Even though some spiders do get quite large, they are still hundreds of times smaller than a normal sized adult. Logically, aside from a few venomous species such as the black widow and brown recuse, most spiders are harmless to humans simply because of their smaller size. If bitten by a typical spider, the bite would hurt less than a normal bee sting.
While spiders are quite scary looking, what with all of those legs and eyes, many of them actually prey upon insects that are more dangerous to humans, such as cockroaches and flies, two extremely pesky insect varieties that are a nuisance as well as carry disease. When I looked up the scary hand sized spider I found out that he was a huntsman spider and that he loves to eat cockroaches and moths. Not humans….

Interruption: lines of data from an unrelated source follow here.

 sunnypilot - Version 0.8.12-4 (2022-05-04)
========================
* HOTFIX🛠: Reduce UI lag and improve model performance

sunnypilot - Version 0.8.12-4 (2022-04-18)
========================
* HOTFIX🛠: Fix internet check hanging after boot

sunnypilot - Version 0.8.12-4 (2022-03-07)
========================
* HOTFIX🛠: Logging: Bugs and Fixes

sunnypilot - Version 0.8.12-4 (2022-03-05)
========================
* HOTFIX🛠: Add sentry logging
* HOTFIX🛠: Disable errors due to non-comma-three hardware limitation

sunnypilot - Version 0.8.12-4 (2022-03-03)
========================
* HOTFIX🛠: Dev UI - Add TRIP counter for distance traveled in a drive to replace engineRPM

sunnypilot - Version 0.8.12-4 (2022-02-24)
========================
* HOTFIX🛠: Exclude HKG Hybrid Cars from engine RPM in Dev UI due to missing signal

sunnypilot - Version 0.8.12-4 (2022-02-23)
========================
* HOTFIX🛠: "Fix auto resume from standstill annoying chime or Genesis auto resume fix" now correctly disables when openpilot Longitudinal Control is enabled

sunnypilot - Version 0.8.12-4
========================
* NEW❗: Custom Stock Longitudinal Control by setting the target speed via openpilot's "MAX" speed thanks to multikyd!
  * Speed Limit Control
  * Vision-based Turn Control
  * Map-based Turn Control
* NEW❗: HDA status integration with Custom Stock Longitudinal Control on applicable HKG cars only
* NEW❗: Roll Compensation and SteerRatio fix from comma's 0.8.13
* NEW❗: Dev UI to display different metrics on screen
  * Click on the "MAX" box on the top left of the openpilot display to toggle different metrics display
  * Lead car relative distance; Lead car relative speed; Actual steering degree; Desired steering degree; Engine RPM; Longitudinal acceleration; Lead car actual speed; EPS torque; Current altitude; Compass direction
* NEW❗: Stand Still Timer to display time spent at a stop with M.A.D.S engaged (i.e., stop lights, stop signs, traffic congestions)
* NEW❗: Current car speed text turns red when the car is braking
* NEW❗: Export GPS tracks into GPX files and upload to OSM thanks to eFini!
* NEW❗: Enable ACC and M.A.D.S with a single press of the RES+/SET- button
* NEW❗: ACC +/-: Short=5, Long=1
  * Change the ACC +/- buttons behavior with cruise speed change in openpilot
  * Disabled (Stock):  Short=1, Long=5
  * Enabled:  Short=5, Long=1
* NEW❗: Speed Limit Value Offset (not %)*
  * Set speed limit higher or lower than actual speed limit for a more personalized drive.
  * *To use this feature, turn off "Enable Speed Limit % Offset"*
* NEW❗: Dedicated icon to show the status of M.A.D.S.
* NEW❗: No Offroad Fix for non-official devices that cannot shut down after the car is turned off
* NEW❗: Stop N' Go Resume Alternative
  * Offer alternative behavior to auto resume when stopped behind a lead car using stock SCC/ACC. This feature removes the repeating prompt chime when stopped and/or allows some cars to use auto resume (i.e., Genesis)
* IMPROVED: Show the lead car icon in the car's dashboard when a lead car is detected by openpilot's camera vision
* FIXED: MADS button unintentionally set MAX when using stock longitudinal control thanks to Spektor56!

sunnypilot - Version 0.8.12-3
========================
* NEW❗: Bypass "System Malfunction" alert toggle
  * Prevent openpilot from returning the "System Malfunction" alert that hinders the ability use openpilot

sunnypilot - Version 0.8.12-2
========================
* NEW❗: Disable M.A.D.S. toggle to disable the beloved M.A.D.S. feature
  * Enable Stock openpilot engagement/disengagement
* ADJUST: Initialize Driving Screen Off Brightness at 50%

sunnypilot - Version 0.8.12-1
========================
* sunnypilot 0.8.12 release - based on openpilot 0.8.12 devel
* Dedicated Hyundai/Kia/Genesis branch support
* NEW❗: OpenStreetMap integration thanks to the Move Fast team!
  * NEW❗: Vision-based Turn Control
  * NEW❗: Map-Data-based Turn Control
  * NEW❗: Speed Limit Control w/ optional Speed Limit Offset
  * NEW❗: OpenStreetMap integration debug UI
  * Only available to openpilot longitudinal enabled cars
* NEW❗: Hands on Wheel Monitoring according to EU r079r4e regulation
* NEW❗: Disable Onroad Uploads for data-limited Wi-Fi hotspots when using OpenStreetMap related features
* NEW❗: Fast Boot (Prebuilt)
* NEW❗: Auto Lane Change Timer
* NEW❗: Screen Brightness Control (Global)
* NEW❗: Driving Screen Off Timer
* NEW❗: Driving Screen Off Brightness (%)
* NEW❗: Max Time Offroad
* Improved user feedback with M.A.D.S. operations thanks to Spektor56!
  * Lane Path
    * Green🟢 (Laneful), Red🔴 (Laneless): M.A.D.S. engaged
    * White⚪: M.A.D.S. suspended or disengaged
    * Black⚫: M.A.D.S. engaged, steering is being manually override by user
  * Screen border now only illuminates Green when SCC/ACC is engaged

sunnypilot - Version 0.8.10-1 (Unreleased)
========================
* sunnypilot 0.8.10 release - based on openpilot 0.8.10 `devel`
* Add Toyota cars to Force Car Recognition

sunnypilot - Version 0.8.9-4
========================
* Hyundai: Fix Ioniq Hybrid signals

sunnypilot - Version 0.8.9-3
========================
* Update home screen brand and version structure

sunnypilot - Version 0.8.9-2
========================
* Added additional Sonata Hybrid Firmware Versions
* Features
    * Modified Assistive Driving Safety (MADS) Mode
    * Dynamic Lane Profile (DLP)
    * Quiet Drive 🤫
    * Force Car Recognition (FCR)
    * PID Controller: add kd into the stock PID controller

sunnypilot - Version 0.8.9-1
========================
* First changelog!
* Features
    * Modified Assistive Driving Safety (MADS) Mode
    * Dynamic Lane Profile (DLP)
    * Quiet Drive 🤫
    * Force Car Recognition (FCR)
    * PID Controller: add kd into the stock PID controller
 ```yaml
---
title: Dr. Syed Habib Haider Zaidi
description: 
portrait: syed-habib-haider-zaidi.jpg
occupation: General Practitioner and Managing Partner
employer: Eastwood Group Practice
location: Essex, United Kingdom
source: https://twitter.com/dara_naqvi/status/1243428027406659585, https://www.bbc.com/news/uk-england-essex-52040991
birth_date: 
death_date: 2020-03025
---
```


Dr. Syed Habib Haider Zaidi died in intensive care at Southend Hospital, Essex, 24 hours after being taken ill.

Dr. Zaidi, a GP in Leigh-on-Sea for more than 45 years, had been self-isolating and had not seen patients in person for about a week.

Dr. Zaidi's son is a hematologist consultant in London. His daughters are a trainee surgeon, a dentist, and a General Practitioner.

Contrary to what it may seem like to an arachnophobic, spiders do not seek out humans and attack them. If a spider is in somebody’s personal space, it is more than likely just trying to find a snack, and the little guy is going to be terribly afraid when the person starts screaming and whacking at it with a newspaper. It is running to try and get away and hide, not trying to jump on the human and attack.

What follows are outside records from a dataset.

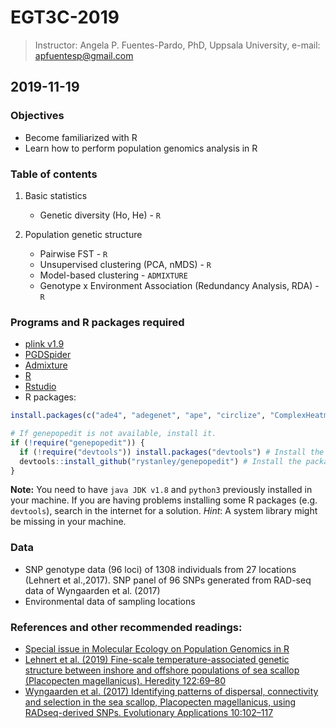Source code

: # EGT3C-2019

> Instructor: Angela P. Fuentes-Pardo, PhD, Uppsala University, e-mail: apfuentesp@gmail.com

## 2019-11-19

### Objectives
- Become familiarized with R
- Learn how to perform population genomics analysis in R


### Table of contents
1. Basic statistics
   - Genetic diversity (Ho, He) - `R`

2. Population genetic structure
   - Pairwise FST - `R`
   - Unsupervised clustering (PCA, nMDS) - `R`
   - Model-based clustering - `ADMIXTURE`
   - Genotype x Environment Association (Redundancy Analysis, RDA) - `R`

### Programs and R packages required
-	[plink v1.9](http://zzz.bwh.harvard.edu/plink/)
- [PGDSpider](http://www.cmpg.unibe.ch/software/PGDSpider/)
-	[Admixture](http://software.genetics.ucla.edu/admixture/)
- [R](https://www.r-project.org)
- [Rstudio](https://rstudio.com)
- R packages:

```R
install.packages(c("ade4", "adegenet", "ape", "circlize", "ComplexHeatmap", "data.table", "devtools", "diveRsity", "dplyr", "gdistance", "genepopedit", "geosphere", "ggplot2", "ggpubr", "ggrepel", "ggsn", "gplots", "hierfstat", "igraph", "knitr", "lattice", "magrittr", "mapdata", "maps", "maptools", "marmap", "mmod", "pcadapt", "pegas", "pegas", "phangorn", "pinfsc50", "plyr", "poolfstat", "poppr", "psych", "qqman", "randomForest", "RColorBrewer", "RCurl", "reshape2", "rgdal", "rgeos", "rmatio", "Rmisc", "sp", "stringr", "tidyr", "tidyverse", "tools", "treemap", "vcfR", "vegan", "VennDiagram", "viridisLite"), repos = "http://cran.rstudio.com", dependencies = TRUE)

# If genepopedit is not available, install it.
if (!require("genepopedit")) {
  if (!require("devtools")) install.packages("devtools") # Install the R package devtools
  devtools::install_github("rystanley/genepopedit") # Install the package from *Github*
}
```

**Note:** You need to have `java JDK v1.8` and `python3` previously installed in your machine. If you are having problems installing some R packages (e.g. `devtools`), search in the internet for a solution. *Hint*: A system library might be missing in your machine.


### Data
- SNP genotype data (96 loci) of 1308 individuals from 27 locations (Lehnert et al.,2017). SNP panel of 96 SNPs generated from RAD-seq data of Wyngaarden et al. (2017)
- Environmental data of sampling locations

### References and other recommended readings:
- [Special issue in Molecular Ecology on Population Genomics in R](https://onlinelibrary.wiley.com/toc/17550998/17/1)
- [Lehnert et al. (2019) Fine-scale temperature-associated genetic structure between inshore and offshore populations of sea scallop (Placopecten magellanicus). Heredity 122:69–80](https://www.nature.com/articles/s41437-018-0087-9)
- [Wyngaarden et al. (2017) Identifying patterns of dispersal, connectivity and selection in the sea scallop, Placopecten magellanicus, using RADseq-derived SNPs. Evolutionary Applications 10:102–117](https://onlinelibrary.wiley.com/doi/10.1111/eva.12432)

Looking at spiders from a more logical perspective makes them, in theory, less frightening. Putting that logical perspective to good use and learning to be less sensitive when a spider is around is what is going to be useful in overcoming the fear. Psychologists call this “desensitizing” and use it in therapy. The basic premise is to start slowly introducing the fearful object to the patient in steps, such as looking at a picture of the spider until the frightened behavior is lessened, then working up to having an actual spider in the room. Eventually this technique should work in helping an individual overcome the fear.

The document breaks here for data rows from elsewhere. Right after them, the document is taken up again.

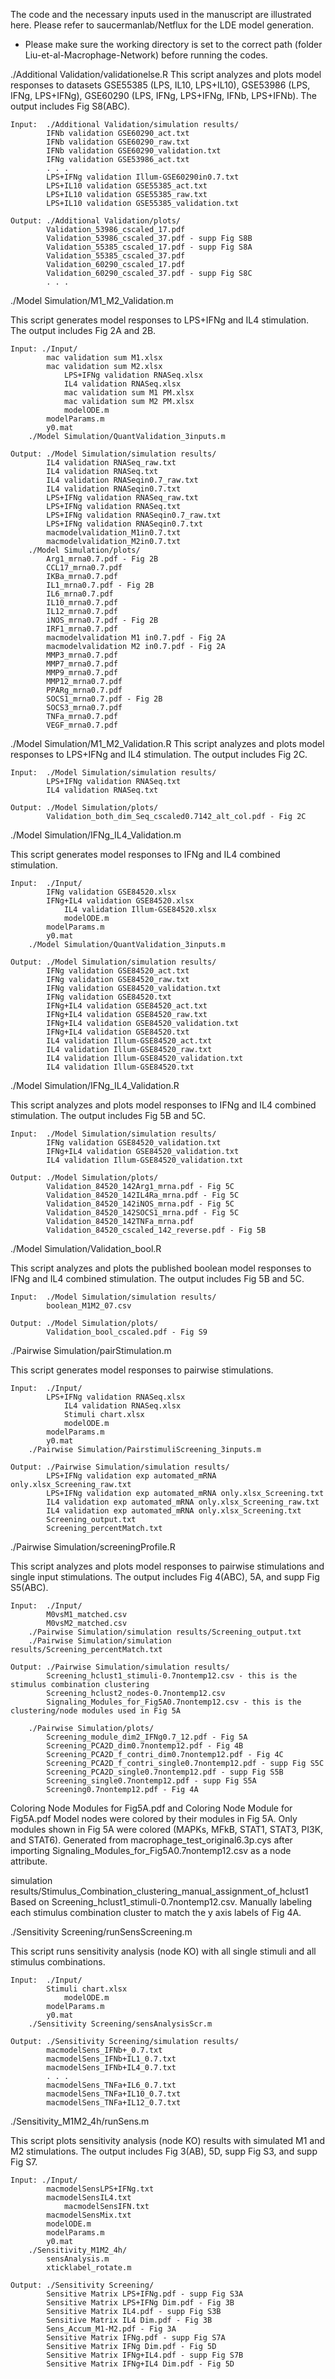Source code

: The code and the necessary inputs used in the manuscript are illustrated here. Please refer to saucermanlab/Netflux for the LDE model generation.

* Please make sure the working directory is set to the correct path (folder Liu-et-al-Macrophage-Network) before running the codes.

./Additional Validation/validationelse.R
This script analyzes and plots model responses to datasets GSE55385 (LPS, IL10, LPS+IL10), GSE53986 (LPS, IFNg, LPS+IFNg), GSE60290 (LPS, IFNg, LPS+IFNg, IFNb, LPS+IFNb).
The output includes Fig S8(ABC).
	
	Input: 	./Additional Validation/simulation results/
			IFNb validation GSE60290_act.txt 
			IFNb validation GSE60290_raw.txt 
			IFNb validation GSE60290_validation.txt 
			IFNg validation GSE53986_act.txt 
			. . . 
			LPS+IFNg validation Illum-GSE60290in0.7.txt 
			LPS+IL10 validation GSE55385_act.txt 
			LPS+IL10 validation GSE55385_raw.txt 
			LPS+IL10 validation GSE55385_validation.txt

	Output: ./Additional Validation/plots/
			Validation_53986_cscaled_17.pdf 
			Validation_53986_cscaled_37.pdf - supp Fig S8B 
			Validation_55385_cscaled_17.pdf - supp Fig S8A
			Validation_55385_cscaled_37.pdf 
			Validation_60290_cscaled_17.pdf 
			Validation_60290_cscaled_37.pdf - supp Fig S8C
			. . .

./Model Simulation/M1_M2_Validation.m

This script generates model responses to LPS+IFNg and IL4 stimulation.
The output includes Fig 2A and 2B.
	
	Input: ./Input/
			mac validation sum M1.xlsx
			mac validation sum M2.xlsx
    			LPS+IFNg validation RNASeq.xlsx
    			IL4 validation RNASeq.xlsx
    			mac validation sum M1 PM.xlsx
    			mac validation sum M2 PM.xlsx
    			modelODE.m
			modelParams.m
			y0.mat
		./Model Simulation/QuantValidation_3inputs.m

	Output: ./Model Simulation/simulation results/
			IL4 validation RNASeq_raw.txt 
			IL4 validation RNASeq.txt 
			IL4 validation RNASeqin0.7_raw.txt 
			IL4 validation RNASeqin0.7.txt 
			LPS+IFNg validation RNASeq_raw.txt 
			LPS+IFNg validation RNASeq.txt 
			LPS+IFNg validation RNASeqin0.7_raw.txt 
			LPS+IFNg validation RNASeqin0.7.txt 
			macmodelvalidation_M1in0.7.txt 
			macmodelvalidation_M2in0.7.txt			
		./Model Simulation/plots/
			Arg1_mrna0.7.pdf - Fig 2B
			CCL17_mrna0.7.pdf
			IKBa_mrna0.7.pdf
			IL1_mrna0.7.pdf - Fig 2B
			IL6_mrna0.7.pdf
			IL10_mrna0.7.pdf
			IL12_mrna0.7.pdf
			iNOS_mrna0.7.pdf - Fig 2B
			IRF1_mrna0.7.pdf
			macmodelvalidation M1 in0.7.pdf - Fig 2A
			macmodelvalidation M2 in0.7.pdf - Fig 2A
			MMP3_mrna0.7.pdf
			MMP7_mrna0.7.pdf
			MMP9_mrna0.7.pdf
			MMP12_mrna0.7.pdf
			PPARg_mrna0.7.pdf
			SOCS1_mrna0.7.pdf - Fig 2B
			SOCS3_mrna0.7.pdf
			TNFa_mrna0.7.pdf
			VEGF_mrna0.7.pdf

./Model Simulation/M1_M2_Validation.R
This script analyzes and plots model responses to LPS+IFNg and IL4 stimulation.
The output includes Fig 2C.
	
	Input: 	./Model Simulation/simulation results/
			LPS+IFNg validation RNASeq.txt
			IL4 validation RNASeq.txt

	Output: ./Model Simulation/plots/
			Validation_both_dim_Seq_cscaled0.7142_alt_col.pdf - Fig 2C


./Model Simulation/IFNg_IL4_Validation.m

This script generates model responses to IFNg and IL4 combined stimulation.
	
	Input: 	./Input/
			IFNg validation GSE84520.xlsx
			IFNg+IL4 validation GSE84520.xlsx
    			IL4 validation Illum-GSE84520.xlsx
    			modelODE.m
			modelParams.m
			y0.mat
		./Model Simulation/QuantValidation_3inputs.m

	Output: ./Model Simulation/simulation results/
			IFNg validation GSE84520_act.txt 
			IFNg validation GSE84520_raw.txt 
			IFNg validation GSE84520_validation.txt 
			IFNg validation GSE84520.txt 
			IFNg+IL4 validation GSE84520_act.txt 
			IFNg+IL4 validation GSE84520_raw.txt 
			IFNg+IL4 validation GSE84520_validation.txt 
			IFNg+IL4 validation GSE84520.txt 
			IL4 validation Illum-GSE84520_act.txt 
			IL4 validation Illum-GSE84520_raw.txt 
			IL4 validation Illum-GSE84520_validation.txt 
			IL4 validation Illum-GSE84520.txt

./Model Simulation/IFNg_IL4_Validation.R

This script analyzes and plots model responses to IFNg and IL4 combined stimulation.
The output includes Fig 5B and 5C.
	
	Input: 	./Model Simulation/simulation results/
			IFNg validation GSE84520_validation.txt
			IFNg+IL4 validation GSE84520_validation.txt
			IL4 validation Illum-GSE84520_validation.txt
	
	Output: ./Model Simulation/plots/
			Validation_84520_142Arg1_mrna.pdf - Fig 5C
			Validation_84520_142IL4Ra_mrna.pdf - Fig 5C
			Validation_84520_142iNOS_mrna.pdf - Fig 5C
			Validation_84520_142SOCS1_mrna.pdf - Fig 5C
			Validation_84520_142TNFa_mrna.pdf
			Validation_84520_cscaled_142_reverse.pdf - Fig 5B

./Model Simulation/Validation_bool.R

This script analyzes and plots the published boolean model responses to IFNg and IL4 combined stimulation.
The output includes Fig 5B and 5C.
	
	Input: 	./Model Simulation/simulation results/
			boolean_M1M2_07.csv
	
	Output: ./Model Simulation/plots/
			Validation_bool_cscaled.pdf - Fig S9

./Pairwise Simulation/pairStimulation.m

This script generates model responses to pairwise stimulations.
	
	Input: 	./Input/
			LPS+IFNg validation RNASeq.xlsx
    			IL4 validation RNASeq.xlsx
     			Stimuli chart.xlsx
     			modelODE.m
			modelParams.m
			y0.mat
		./Pairwise Simulation/PairstimuliScreening_3inputs.m

	Output: ./Pairwise Simulation/simulation results/
			LPS+IFNg validation exp automated_mRNA only.xlsx_Screening_raw.txt
			LPS+IFNg validation exp automated_mRNA only.xlsx_Screening.txt
			IL4 validation exp automated_mRNA only.xlsx_Screening_raw.txt
			IL4 validation exp automated_mRNA only.xlsx_Screening.txt
			Screening_output.txt
			Screening_percentMatch.txt
			
./Pairwise Simulation/screeningProfile.R

This script analyzes and plots model responses to pairwise stimulations and single input stimulations.
The output includes Fig 4(ABC), 5A, and supp Fig S5(ABC).
	
	Input: 	./Input/
			M0vsM1_matched.csv
			M0vsM2_matched.csv
		./Pairwise Simulation/simulation results/Screening_output.txt
		./Pairwise Simulation/simulation results/Screening_percentMatch.txt
	
	Output: ./Pairwise Simulation/simulation results/
			Screening_hclust1_stimuli-0.7nontemp12.csv - this is the stimulus combination clustering
			Screening_hclust2_nodes-0.7nontemp12.csv
			Signaling_Modules_for_Fig5A0.7nontemp12.csv - this is the clustering/node modules used in Fig 5A
			
		./Pairwise Simulation/plots/
			Screening_module_dim2_IFNg0.7_12.pdf - Fig 5A
			Screening_PCA2D_dim0.7nontemp12.pdf - Fig 4B
			Screening_PCA2D_f_contri_dim0.7nontemp12.pdf - Fig 4C
			Screening_PCA2D_f_contri_single0.7nontemp12.pdf - supp Fig S5C
			Screening_PCA2D_single0.7nontemp12.pdf - supp Fig S5B
			Screening_single0.7nontemp12.pdf - supp Fig S5A
			Screening0.7nontemp12.pdf - Fig 4A

Coloring Node Modules for Fig5A.pdf and Coloring Node Module for Fig5A.pdf
	Model nodes were colored by their modules in Fig 5A. Only modules shown in Fig 5A were colored (MAPKs, MFkB, STAT1, STAT3, PI3K, and STAT6).
	Generated from macrophage_test_original6.3p.cys after importing Signaling_Modules_for_Fig5A0.7nontemp12.csv as a node attribute.

simulation results/Stimulus_Combination_clustering_manual_assignment_of_hclust1
	Based on Screening_hclust1_stimuli-0.7nontemp12.csv. Manually labeling each stimulus combination cluster to match the y axis labels of Fig 4A.

./Sensitivity Screening/runSensScreening.m

This script runs sensitivity analysis (node KO) with all single stimuli and all stimulus combinations.
	
	Input: 	./Input/
			Stimuli chart.xlsx
     			modelODE.m
			modelParams.m
			y0.mat
		./Sensitivity Screening/sensAnalysisScr.m

	Output: ./Sensitivity Screening/simulation results/
			macmodelSens_IFNb+_0.7.txt
			macmodelSens_IFNb+IL1_0.7.txt
			macmodelSens_IFNb+IL4_0.7.txt
			. . .
			macmodelSens_TNFa+IL6_0.7.txt
			macmodelSens_TNFa+IL10_0.7.txt
			macmodelSens_TNFa+IL12_0.7.txt


./Sensitivity_M1M2_4h/runSens.m

This script plots sensitivity analysis (node KO) results with simulated M1 and M2 stimulations.
The output includes Fig 3(AB), 5D, supp Fig S3, and supp Fig S7.

	Input: ./Input/
			macmodelSensLPS+IFNg.txt
			macmodelSensIL4.txt
     			macmodelSensIFN.txt
			macmodelSensMix.txt
			modelODE.m
			modelParams.m
			y0.mat
		./Sensitivity_M1M2_4h/
			sensAnalysis.m
			xticklabel_rotate.m

	Output: ./Sensitivity Screening/
			Sensitive Matrix LPS+IFNg.pdf - supp Fig S3A
			Sensitive Matrix LPS+IFNg Dim.pdf - Fig 3B
			Sensitive Matrix IL4.pdf - supp Fig S3B
			Sensitive Matrix IL4 Dim.pdf - Fig 3B
			Sens_Accum_M1-M2.pdf - Fig 3A
			Sensitive Matrix IFNg.pdf - supp Fig S7A
			Sensitive Matrix IFNg Dim.pdf - Fig 5D
			Sensitive Matrix IFNg+IL4.pdf - supp Fig S7B
			Sensitive Matrix IFNg+IL4 Dim.pdf - Fig 5D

To desensitize without a therapist, start reading more about spiders on the internet or in books. Learning about them and understanding them can go a long way to reducing the fear. The next time a small spider is near you, observe it for a bit, then, if it is outside and not harming anything, walk away. If it is inside, use a piece of junk mail or something to pick it up and place it outside. Continue doing this every time a spider is around, and eventually, with patience and persistance, it will be second nature to walk away if the creature is in its natural habitat, or to relocate the arachnid without fear if it is violating your personal space. Good luck!